M.M. : Le principe de la Fondation est de collecter des invendus auprès des supermarchés et de les redistribuer à des associations, par exemple Les Colis du Cœur, qui les distribuent à leur tour directement aux personnes en situation de précarité. Les grandes surfaces ont beaucoup amélioré leur processus et des applis arrivent sur le marché pour limiter le gaspillage, ce qui a pour effet de diminuer les invendus et donc nos collectes. D’un côté, c’est une très bonne chose mais cela nous pousse à évoluer. Aussi, nous participons à des actions telles que les Samedis du partage, qui ont lieu deux fois par an, et qui nous ont permis de récolter, en novembre 2021, 213 tonnes de denrées alimentaires sèches. Vous l’aurez compris, la collecte ne suffit donc plus.
M.M. : Avec l’augmentation du nombre de bénéficiaires, nous sommes obligés, en plus de la collecte, d’acheter les denrées auxquelles nous ajoutons des aliments frais, qui proviennent de l’Union Maraîchère de Genève (UMG), pour composer des sacs d’aide d’urgence, au nombre de 5 000 à ce jour. Nous avons commencé en juin 2020, la question est de savoir si cela va s’arrêter un jour.

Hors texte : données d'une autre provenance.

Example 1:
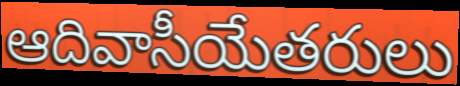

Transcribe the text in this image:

ఆదివాసీయేతరులు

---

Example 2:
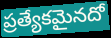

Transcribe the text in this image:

ప్రత్యేకమైనదో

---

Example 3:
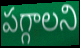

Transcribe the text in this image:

పగ్గాలని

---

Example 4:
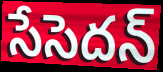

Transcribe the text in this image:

సేసెదన్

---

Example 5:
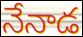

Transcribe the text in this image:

నేనాడ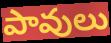
పావులు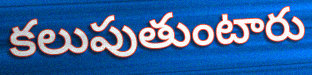
కలుపుతుంటారు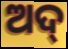
ଅଦ୍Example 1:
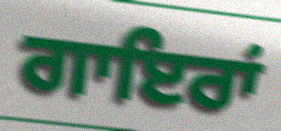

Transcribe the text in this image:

ਗਾਇਰਾਂ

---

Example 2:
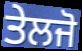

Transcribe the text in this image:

ਤੇਲਜੋ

M.M. : Grâce à la générosité de donateurs privés et aussi avec l’aide du Canton, qui a fait une donation unique en juin 2020, et d’acteurs comme la Loterie romande, dont les bénéfices sont reversés à hauteur de 85% à des institutions, associations ou fondations actives notamment dans l’action sociale. Cela dit, l’aide d’urgence ne devrait pas s’inscrire dans la durée.

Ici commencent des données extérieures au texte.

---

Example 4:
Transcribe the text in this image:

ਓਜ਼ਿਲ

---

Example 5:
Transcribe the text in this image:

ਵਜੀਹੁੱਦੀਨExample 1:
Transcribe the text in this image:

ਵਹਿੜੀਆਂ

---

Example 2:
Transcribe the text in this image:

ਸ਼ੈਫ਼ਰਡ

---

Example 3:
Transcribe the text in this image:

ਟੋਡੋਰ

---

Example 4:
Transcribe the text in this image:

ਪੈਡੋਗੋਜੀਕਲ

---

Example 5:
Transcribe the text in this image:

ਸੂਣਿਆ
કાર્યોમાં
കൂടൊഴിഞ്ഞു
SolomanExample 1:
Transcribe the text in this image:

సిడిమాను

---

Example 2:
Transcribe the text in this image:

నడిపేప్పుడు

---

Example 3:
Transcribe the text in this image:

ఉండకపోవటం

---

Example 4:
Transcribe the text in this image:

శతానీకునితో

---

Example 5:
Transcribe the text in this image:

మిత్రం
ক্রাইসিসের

M.M. : Les mardis, mercredis et jeudis de chaque semaine. Nous approvisionnons Les Colis du Coeur à trois endroits : rue Blavignac, à Carouge, rue du Môle, aux Pâquis, et chemin du Coin-de-Terre, à Vernier, ainsi que plusieurs autres structures actives dans l’aide alimentaire. Nous travaillons avec une cinquantaine d’associations que nous rencontrons chaque année pour nous assurer que leur action est en ligne avec la nôtre. Dès qu’elles sont agréées, elles ont accès à notre plateforme et peuvent commander.
M.M. : Une collaboration active s’est mise en place entre les partenaires sociaux et le Canton qui participe en outre à l’effort en allouant des sommes non négligeables aux associations afin qu’elles puissent venir en aide et apporter des solutions.
M.M. : La crise sanitaire a provoqué un réveil des consciences parmi la population. Pendant un temps, l’approvisionnement a été mis à mal, certains producteurs étant par exemple dans l’incapacité d’emballer leur marchandise, faute de plastique, et les transporteurs ayant des difficultés du fait de l’augmentation du prix de l’essence. D’une part, cela a créé un élan de solidarité aussi inattendu que gigantesque, nous avons levé plus de fonds que d’habitude, mais aujourd’hui les besoins restent élevés, du fait du nombre de bénéficiaires toujours haut, de la situation d’accueil de réfugiés et de la hausse du prix des denrées. D’autre part, la crise a aussi poussé la population à revenir à des circuits de distribution beaucoup plus restreints pour s’approcher de l’autosuffisance. C’est le côté positif de la crise et ma-terre, parmi d’autres associations, tombe à point nommé pour tenter de répondre à la question : comment repenser le système ?
M.M. : Nous sommes actuellement en discussion pour élaborer un « pacte alimentaire » qui permettrait aux plus démunis d’accéder à une « alimentation minimum », un peu comme le salaire minimum, que le peuple a accepté par votation en novembre 2020. L’idée est encore embryonnaire et doit être développée et concrétisée. En attendant, nous avons toujours les invendus, surtout auprès des supermarchés. Nous essayons de mettre à disposition, dans la mesure du possible, des produits de qualité, donc pas les sodas par exemple. Pour les produits frais, les œufs et les produits laitiers, nous sommes obligés de les acheter. Par contre, la loi nous interdit, pour des questions d’hygiène, de récupérer des aliments cuisinés, auprès des restaurants, et des produits dont la date de péremption est échue.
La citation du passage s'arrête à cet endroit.